[Stored entries]
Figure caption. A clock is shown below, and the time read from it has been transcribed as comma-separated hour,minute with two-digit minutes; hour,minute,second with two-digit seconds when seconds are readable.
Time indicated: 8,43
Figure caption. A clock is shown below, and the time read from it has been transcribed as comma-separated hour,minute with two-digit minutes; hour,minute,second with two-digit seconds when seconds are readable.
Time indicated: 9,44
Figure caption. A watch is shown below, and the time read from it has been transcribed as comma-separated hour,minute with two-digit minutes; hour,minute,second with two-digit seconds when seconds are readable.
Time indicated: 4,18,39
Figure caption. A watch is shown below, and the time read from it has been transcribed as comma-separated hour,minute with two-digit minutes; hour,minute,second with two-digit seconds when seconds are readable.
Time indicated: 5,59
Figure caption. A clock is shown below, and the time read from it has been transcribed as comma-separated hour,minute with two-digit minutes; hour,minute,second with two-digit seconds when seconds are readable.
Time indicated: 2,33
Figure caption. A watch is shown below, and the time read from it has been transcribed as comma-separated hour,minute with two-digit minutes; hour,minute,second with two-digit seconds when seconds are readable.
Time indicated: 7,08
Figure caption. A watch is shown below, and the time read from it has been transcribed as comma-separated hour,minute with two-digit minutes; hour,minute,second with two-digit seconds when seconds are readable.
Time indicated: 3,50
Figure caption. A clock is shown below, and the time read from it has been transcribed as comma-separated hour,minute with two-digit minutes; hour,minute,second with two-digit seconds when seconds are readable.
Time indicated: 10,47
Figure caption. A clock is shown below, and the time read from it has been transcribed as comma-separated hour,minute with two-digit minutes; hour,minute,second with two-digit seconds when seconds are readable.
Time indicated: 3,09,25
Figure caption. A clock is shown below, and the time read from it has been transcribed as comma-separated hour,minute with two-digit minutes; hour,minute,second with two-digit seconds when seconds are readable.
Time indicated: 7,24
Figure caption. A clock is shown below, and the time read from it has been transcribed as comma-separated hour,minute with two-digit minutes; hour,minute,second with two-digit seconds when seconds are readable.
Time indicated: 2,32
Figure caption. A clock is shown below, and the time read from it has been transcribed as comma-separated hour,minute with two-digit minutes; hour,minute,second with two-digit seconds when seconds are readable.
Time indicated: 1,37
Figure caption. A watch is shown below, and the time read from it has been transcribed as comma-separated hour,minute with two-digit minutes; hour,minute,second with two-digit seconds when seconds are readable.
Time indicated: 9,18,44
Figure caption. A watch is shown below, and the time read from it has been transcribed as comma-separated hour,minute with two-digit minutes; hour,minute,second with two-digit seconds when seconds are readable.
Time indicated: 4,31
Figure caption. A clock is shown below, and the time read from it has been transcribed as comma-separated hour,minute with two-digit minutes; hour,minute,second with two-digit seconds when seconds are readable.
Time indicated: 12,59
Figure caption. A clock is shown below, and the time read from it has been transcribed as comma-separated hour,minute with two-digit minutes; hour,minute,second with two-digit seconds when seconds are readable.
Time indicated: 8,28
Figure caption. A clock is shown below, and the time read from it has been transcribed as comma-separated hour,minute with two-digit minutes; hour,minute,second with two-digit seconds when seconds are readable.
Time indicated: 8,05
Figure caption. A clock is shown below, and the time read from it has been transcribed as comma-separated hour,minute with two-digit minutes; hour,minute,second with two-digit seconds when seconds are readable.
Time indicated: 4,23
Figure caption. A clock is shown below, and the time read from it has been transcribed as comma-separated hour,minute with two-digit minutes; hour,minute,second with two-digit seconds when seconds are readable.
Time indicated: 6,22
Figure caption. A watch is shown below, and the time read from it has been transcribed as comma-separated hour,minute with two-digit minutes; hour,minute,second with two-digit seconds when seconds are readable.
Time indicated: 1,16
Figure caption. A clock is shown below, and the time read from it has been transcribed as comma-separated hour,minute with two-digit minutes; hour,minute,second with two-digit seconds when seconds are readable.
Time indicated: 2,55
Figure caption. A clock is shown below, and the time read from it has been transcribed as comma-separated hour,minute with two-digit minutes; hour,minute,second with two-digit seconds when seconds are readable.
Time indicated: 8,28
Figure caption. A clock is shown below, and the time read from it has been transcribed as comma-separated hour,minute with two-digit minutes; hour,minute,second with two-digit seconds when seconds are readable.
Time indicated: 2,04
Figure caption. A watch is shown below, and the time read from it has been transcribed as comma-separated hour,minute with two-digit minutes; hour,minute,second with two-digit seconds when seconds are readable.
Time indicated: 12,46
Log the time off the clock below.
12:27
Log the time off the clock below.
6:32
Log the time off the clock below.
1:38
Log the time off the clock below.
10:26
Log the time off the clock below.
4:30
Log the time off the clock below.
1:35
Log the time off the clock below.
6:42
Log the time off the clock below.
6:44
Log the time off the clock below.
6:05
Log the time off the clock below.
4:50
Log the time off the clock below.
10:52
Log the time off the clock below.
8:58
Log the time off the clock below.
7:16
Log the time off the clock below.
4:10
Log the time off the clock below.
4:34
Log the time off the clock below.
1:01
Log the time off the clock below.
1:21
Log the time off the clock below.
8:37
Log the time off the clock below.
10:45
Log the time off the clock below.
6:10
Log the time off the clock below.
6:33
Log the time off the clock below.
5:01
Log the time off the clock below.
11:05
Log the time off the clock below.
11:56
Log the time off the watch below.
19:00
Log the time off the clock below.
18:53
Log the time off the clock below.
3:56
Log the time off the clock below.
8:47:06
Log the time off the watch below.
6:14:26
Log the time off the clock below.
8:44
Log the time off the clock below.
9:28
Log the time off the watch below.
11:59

### Stated exercise
Render the lines above as a numbered list, omitting any blank lines.

### Solution to this exercise
1. Figure caption. A clock is shown below, and the time read from it has been transcribed as comma-separated hour,minute with two-digit minutes; hour,minute,second with two-digit seconds when seconds are readable.
2. Time indicated: 8,43
3. Figure caption. A clock is shown below, and the time read from it has been transcribed as comma-separated hour,minute with two-digit minutes; hour,minute,second with two-digit seconds when seconds are readable.
4. Time indicated: 9,44
5. Figure caption. A watch is shown below, and the time read from it has been transcribed as comma-separated hour,minute with two-digit minutes; hour,minute,second with two-digit seconds when seconds are readable.
6. Time indicated: 4,18,39
7. Figure caption. A watch is shown below, and the time read from it has been transcribed as comma-separated hour,minute with two-digit minutes; hour,minute,second with two-digit seconds when seconds are readable.
8. Time indicated: 5,59
9. Figure caption. A clock is shown below, and the time read from it has been transcribed as comma-separated hour,minute with two-digit minutes; hour,minute,second with two-digit seconds when seconds are readable.
10. Time indicated: 2,33
11. Figure caption. A watch is shown below, and the time read from it has been transcribed as comma-separated hour,minute with two-digit minutes; hour,minute,second with two-digit seconds when seconds are readable.
12. Time indicated: 7,08
13. Figure caption. A watch is shown below, and the time read from it has been transcribed as comma-separated hour,minute with two-digit minutes; hour,minute,second with two-digit seconds when seconds are readable.
14. Time indicated: 3,50
15. Figure caption. A clock is shown below, and the time read from it has been transcribed as comma-separated hour,minute with two-digit minutes; hour,minute,second with two-digit seconds when seconds are readable.
16. Time indicated: 10,47
17. Figure caption. A clock is shown below, and the time read from it has been transcribed as comma-separated hour,minute with two-digit minutes; hour,minute,second with two-digit seconds when seconds are readable.
18. Time indicated: 3,09,25
19. Figure caption. A clock is shown below, and the time read from it has been transcribed as comma-separated hour,minute with two-digit minutes; hour,minute,second with two-digit seconds when seconds are readable.
20. Time indicated: 7,24
21. Figure caption. A clock is shown below, and the time read from it has been transcribed as comma-separated hour,minute with two-digit minutes; hour,minute,second with two-digit seconds when seconds are readable.
22. Time indicated: 2,32
23. Figure caption. A clock is shown below, and the time read from it has been transcribed as comma-separated hour,minute with two-digit minutes; hour,minute,second with two-digit seconds when seconds are readable.
24. Time indicated: 1,37
25. Figure caption. A watch is shown below, and the time read from it has been transcribed as comma-separated hour,minute with two-digit minutes; hour,minute,second with two-digit seconds when seconds are readable.
26. Time indicated: 9,18,44
27. Figure caption. A watch is shown below, and the time read from it has been transcribed as comma-separated hour,minute with two-digit minutes; hour,minute,second with two-digit seconds when seconds are readable.
28. Time indicated: 4,31
29. Figure caption. A clock is shown below, and the time read from it has been transcribed as comma-separated hour,minute with two-digit minutes; hour,minute,second with two-digit seconds when seconds are readable.
30. Time indicated: 12,59
31. Figure caption. A clock is shown below, and the time read from it has been transcribed as comma-separated hour,minute with two-digit minutes; hour,minute,second with two-digit seconds when seconds are readable.
32. Time indicated: 8,28
33. Figure caption. A clock is shown below, and the time read from it has been transcribed as comma-separated hour,minute with two-digit minutes; hour,minute,second with two-digit seconds when seconds are readable.
34. Time indicated: 8,05
35. Figure caption. A clock is shown below, and the time read from it has been transcribed as comma-separated hour,minute with two-digit minutes; hour,minute,second with two-digit seconds when seconds are readable.
36. Time indicated: 4,23
37. Figure caption. A clock is shown below, and the time read from it has been transcribed as comma-separated hour,minute with two-digit minutes; hour,minute,second with two-digit seconds when seconds are readable.
38. Time indicated: 6,22
39. Figure caption. A watch is shown below, and the time read from it has been transcribed as comma-separated hour,minute with two-digit minutes; hour,minute,second with two-digit seconds when seconds are readable.
40. Time indicated: 1,16
41. Figure caption. A clock is shown below, and the time read from it has been transcribed as comma-separated hour,minute with two-digit minutes; hour,minute,second with two-digit seconds when seconds are readable.
42. Time indicated: 2,55
43. Figure caption. A clock is shown below, and the time read from it has been transcribed as comma-separated hour,minute with two-digit minutes; hour,minute,second with two-digit seconds when seconds are readable.
44. Time indicated: 8,28
45. Figure caption. A clock is shown below, and the time read from it has been transcribed as comma-separated hour,minute with two-digit minutes; hour,minute,second with two-digit seconds when seconds are readable.
46. Time indicated: 2,04
47. Figure caption. A watch is shown below, and the time read from it has been transcribed as comma-separated hour,minute with two-digit minutes; hour,minute,second with two-digit seconds when seconds are readable.
48. Time indicated: 12,46
49. Log the time off the clock below.
50. 12:27
51. Log the time off the clock below.
52. 6:32
53. Log the time off the clock below.
54. 1:38
55. Log the time off the clock below.
56. 10:26
57. Log the time off the clock below.
58. 4:30
59. Log the time off the clock below.
60. 1:35
61. Log the time off the clock below.
62. 6:42
63. Log the time off the clock below.
64. 6:44
65. Log the time off the clock below.
66. 6:05
67. Log the time off the clock below.
68. 4:50
69. Log the time off the clock below.
70. 10:52
71. Log the time off the clock below.
72. 8:58
73. Log the time off the clock below.
74. 7:16
75. Log the time off the clock below.
76. 4:10
77. Log the time off the clock below.
78. 4:34
79. Log the time off the clock below.
80. 1:01
81. Log the time off the clock below.
82. 1:21
83. Log the time off the clock below.
84. 8:37
85. Log the time off the clock below.
86. 10:45
87. Log the time off the clock below.
88. 6:10
89. Log the time off the clock below.
90. 6:33
91. Log the time off the clock below.
92. 5:01
93. Log the time off the clock below.
94. 11:05
95. Log the time off the clock below.
96. 11:56
97. Log the time off the watch below.
98. 19:00
99. Log the time off the clock below.
100. 18:53
101. Log the time off the clock below.
102. 3:56
103. Log the time off the clock below.
104. 8:47:06
105. Log the time off the watch below.
106. 6:14:26
107. Log the time off the clock below.
108. 8:44
109. Log the time off the clock below.
110. 9:28
111. Log the time off the watch below.
112. 11:59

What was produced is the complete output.